═════ Exercise data ═════

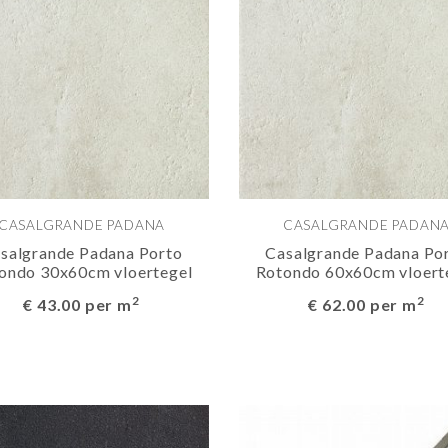
CASALGRANDE PADANA
CASALGRANDE PADAN
salgrande Padana Porto
Casalgrande Padana Po
ondo 30x60cm vloertegel
Rotondo 60x60cm vloert
2
2
€ 43.00 per m
€ 62.00 per m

═════

# Task item
Exactly the lines from the one containing "Casalgrande Padana Po" through the end of the records above are to be printed, and no others.

# Exercise response
Casalgrande Padana Po
ondo 30x60cm vloertegel
Rotondo 60x60cm vloert
2
2
€ 43.00 per m
€ 62.00 per m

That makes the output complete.